Task prompt: Reproduce all of the entries below exactly, without a single change.

###

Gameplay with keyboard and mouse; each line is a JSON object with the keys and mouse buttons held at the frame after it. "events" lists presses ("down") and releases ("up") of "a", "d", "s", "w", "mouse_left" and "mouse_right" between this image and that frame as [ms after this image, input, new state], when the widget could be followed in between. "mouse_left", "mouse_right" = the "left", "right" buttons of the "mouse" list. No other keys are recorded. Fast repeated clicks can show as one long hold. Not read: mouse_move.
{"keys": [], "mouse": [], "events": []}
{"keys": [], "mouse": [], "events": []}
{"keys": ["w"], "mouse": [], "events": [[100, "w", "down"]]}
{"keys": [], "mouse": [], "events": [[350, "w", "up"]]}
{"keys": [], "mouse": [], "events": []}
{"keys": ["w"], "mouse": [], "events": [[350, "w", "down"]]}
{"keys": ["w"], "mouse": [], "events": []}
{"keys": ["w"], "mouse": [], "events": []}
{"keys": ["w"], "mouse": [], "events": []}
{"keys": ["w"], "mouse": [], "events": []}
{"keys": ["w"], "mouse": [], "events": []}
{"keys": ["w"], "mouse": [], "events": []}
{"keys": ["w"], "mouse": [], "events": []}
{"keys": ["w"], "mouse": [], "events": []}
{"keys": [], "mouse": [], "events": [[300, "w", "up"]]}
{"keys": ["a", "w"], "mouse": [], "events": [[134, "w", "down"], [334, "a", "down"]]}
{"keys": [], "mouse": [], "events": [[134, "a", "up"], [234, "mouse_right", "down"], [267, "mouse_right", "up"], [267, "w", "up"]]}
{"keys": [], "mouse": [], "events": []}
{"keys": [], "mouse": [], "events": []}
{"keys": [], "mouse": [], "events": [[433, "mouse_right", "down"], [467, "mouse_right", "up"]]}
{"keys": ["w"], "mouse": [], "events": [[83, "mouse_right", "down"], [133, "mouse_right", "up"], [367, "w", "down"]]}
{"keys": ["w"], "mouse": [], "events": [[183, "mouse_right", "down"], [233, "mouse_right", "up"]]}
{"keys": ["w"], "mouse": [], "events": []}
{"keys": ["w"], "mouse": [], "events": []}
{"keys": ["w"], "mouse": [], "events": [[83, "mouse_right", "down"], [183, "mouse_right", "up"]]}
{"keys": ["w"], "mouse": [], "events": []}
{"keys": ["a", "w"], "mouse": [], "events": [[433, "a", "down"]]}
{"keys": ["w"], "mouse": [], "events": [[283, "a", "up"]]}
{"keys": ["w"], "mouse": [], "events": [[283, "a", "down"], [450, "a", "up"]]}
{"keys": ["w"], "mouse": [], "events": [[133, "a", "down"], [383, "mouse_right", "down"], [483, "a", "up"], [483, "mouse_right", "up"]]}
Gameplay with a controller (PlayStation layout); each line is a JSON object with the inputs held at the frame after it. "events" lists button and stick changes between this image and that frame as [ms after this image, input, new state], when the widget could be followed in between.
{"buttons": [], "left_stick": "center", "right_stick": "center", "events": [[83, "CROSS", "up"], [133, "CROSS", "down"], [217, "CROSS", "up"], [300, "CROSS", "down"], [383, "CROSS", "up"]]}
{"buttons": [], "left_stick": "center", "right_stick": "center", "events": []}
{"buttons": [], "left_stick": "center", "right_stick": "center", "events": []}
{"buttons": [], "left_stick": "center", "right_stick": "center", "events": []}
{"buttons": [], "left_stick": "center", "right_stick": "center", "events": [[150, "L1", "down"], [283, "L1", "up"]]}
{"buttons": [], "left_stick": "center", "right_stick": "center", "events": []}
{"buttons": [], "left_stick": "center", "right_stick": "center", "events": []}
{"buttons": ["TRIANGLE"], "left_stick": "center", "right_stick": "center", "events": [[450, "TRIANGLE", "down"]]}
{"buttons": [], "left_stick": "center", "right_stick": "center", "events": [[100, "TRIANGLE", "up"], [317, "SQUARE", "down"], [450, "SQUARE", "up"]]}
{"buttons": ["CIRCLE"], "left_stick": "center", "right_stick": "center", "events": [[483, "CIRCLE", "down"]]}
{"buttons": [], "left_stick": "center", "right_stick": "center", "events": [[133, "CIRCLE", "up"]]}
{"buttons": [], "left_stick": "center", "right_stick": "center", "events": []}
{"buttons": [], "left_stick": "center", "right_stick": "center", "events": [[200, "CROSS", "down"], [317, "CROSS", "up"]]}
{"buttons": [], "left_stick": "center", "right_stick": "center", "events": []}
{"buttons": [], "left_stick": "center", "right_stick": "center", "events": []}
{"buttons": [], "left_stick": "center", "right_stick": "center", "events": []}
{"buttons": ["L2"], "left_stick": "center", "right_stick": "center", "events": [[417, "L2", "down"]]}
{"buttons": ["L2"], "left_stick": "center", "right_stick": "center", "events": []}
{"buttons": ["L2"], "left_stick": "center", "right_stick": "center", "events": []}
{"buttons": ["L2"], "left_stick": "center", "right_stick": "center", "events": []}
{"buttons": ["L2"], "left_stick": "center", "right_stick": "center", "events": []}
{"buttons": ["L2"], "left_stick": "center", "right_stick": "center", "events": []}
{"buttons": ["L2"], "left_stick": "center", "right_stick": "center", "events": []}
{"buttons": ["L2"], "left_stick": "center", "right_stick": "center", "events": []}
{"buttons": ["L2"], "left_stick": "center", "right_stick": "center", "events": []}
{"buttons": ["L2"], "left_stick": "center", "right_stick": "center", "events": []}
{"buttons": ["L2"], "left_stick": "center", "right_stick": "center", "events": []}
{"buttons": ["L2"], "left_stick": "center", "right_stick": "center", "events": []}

###

Response for this exercise:
Gameplay with keyboard and mouse; each line is a JSON object with the keys and mouse buttons held at the frame after it. "events" lists presses ("down") and releases ("up") of "a", "d", "s", "w", "mouse_left" and "mouse_right" between this image and that frame as [ms after this image, input, new state], when the widget could be followed in between. "mouse_left", "mouse_right" = the "left", "right" buttons of the "mouse" list. No other keys are recorded. Fast repeated clicks can show as one long hold. Not read: mouse_move.
{"keys": [], "mouse": [], "events": []}
{"keys": [], "mouse": [], "events": []}
{"keys": ["w"], "mouse": [], "events": [[100, "w", "down"]]}
{"keys": [], "mouse": [], "events": [[350, "w", "up"]]}
{"keys": [], "mouse": [], "events": []}
{"keys": ["w"], "mouse": [], "events": [[350, "w", "down"]]}
{"keys": ["w"], "mouse": [], "events": []}
{"keys": ["w"], "mouse": [], "events": []}
{"keys": ["w"], "mouse": [], "events": []}
{"keys": ["w"], "mouse": [], "events": []}
{"keys": ["w"], "mouse": [], "events": []}
{"keys": ["w"], "mouse": [], "events": []}
{"keys": ["w"], "mouse": [], "events": []}
{"keys": ["w"], "mouse": [], "events": []}
{"keys": [], "mouse": [], "events": [[300, "w", "up"]]}
{"keys": ["a", "w"], "mouse": [], "events": [[134, "w", "down"], [334, "a", "down"]]}
{"keys": [], "mouse": [], "events": [[134, "a", "up"], [234, "mouse_right", "down"], [267, "mouse_right", "up"], [267, "w", "up"]]}
{"keys": [], "mouse": [], "events": []}
{"keys": [], "mouse": [], "events": []}
{"keys": [], "mouse": [], "events": [[433, "mouse_right", "down"], [467, "mouse_right", "up"]]}
{"keys": ["w"], "mouse": [], "events": [[83, "mouse_right", "down"], [133, "mouse_right", "up"], [367, "w", "down"]]}
{"keys": ["w"], "mouse": [], "events": [[183, "mouse_right", "down"], [233, "mouse_right", "up"]]}
{"keys": ["w"], "mouse": [], "events": []}
{"keys": ["w"], "mouse": [], "events": []}
{"keys": ["w"], "mouse": [], "events": [[83, "mouse_right", "down"], [183, "mouse_right", "up"]]}
{"keys": ["w"], "mouse": [], "events": []}
{"keys": ["a", "w"], "mouse": [], "events": [[433, "a", "down"]]}
{"keys": ["w"], "mouse": [], "events": [[283, "a", "up"]]}
{"keys": ["w"], "mouse": [], "events": [[283, "a", "down"], [450, "a", "up"]]}
{"keys": ["w"], "mouse": [], "events": [[133, "a", "down"], [383, "mouse_right", "down"], [483, "a", "up"], [483, "mouse_right", "up"]]}
Gameplay with a controller (PlayStation layout); each line is a JSON object with the inputs held at the frame after it. "events" lists button and stick changes between this image and that frame as [ms after this image, input, new state], when the widget could be followed in between.
{"buttons": [], "left_stick": "center", "right_stick": "center", "events": [[83, "CROSS", "up"], [133, "CROSS", "down"], [217, "CROSS", "up"], [300, "CROSS", "down"], [383, "CROSS", "up"]]}
{"buttons": [], "left_stick": "center", "right_stick": "center", "events": []}
{"buttons": [], "left_stick": "center", "right_stick": "center", "events": []}
{"buttons": [], "left_stick": "center", "right_stick": "center", "events": []}
{"buttons": [], "left_stick": "center", "right_stick": "center", "events": [[150, "L1", "down"], [283, "L1", "up"]]}
{"buttons": [], "left_stick": "center", "right_stick": "center", "events": []}
{"buttons": [], "left_stick": "center", "right_stick": "center", "events": []}
{"buttons": ["TRIANGLE"], "left_stick": "center", "right_stick": "center", "events": [[450, "TRIANGLE", "down"]]}
{"buttons": [], "left_stick": "center", "right_stick": "center", "events": [[100, "TRIANGLE", "up"], [317, "SQUARE", "down"], [450, "SQUARE", "up"]]}
{"buttons": ["CIRCLE"], "left_stick": "center", "right_stick": "center", "events": [[483, "CIRCLE", "down"]]}
{"buttons": [], "left_stick": "center", "right_stick": "center", "events": [[133, "CIRCLE", "up"]]}
{"buttons": [], "left_stick": "center", "right_stick": "center", "events": []}
{"buttons": [], "left_stick": "center", "right_stick": "center", "events": [[200, "CROSS", "down"], [317, "CROSS", "up"]]}
{"buttons": [], "left_stick": "center", "right_stick": "center", "events": []}
{"buttons": [], "left_stick": "center", "right_stick": "center", "events": []}
{"buttons": [], "left_stick": "center", "right_stick": "center", "events": []}
{"buttons": ["L2"], "left_stick": "center", "right_stick": "center", "events": [[417, "L2", "down"]]}
{"buttons": ["L2"], "left_stick": "center", "right_stick": "center", "events": []}
{"buttons": ["L2"], "left_stick": "center", "right_stick": "center", "events": []}
{"buttons": ["L2"], "left_stick": "center", "right_stick": "center", "events": []}
{"buttons": ["L2"], "left_stick": "center", "right_stick": "center", "events": []}
{"buttons": ["L2"], "left_stick": "center", "right_stick": "center", "events": []}
{"buttons": ["L2"], "left_stick": "center", "right_stick": "center", "events": []}
{"buttons": ["L2"], "left_stick": "center", "right_stick": "center", "events": []}
{"buttons": ["L2"], "left_stick": "center", "right_stick": "center", "events": []}
{"buttons": ["L2"], "left_stick": "center", "right_stick": "center", "events": []}
{"buttons": ["L2"], "left_stick": "center", "right_stick": "center", "events": []}
{"buttons": ["L2"], "left_stick": "center", "right_stick": "center", "events": []}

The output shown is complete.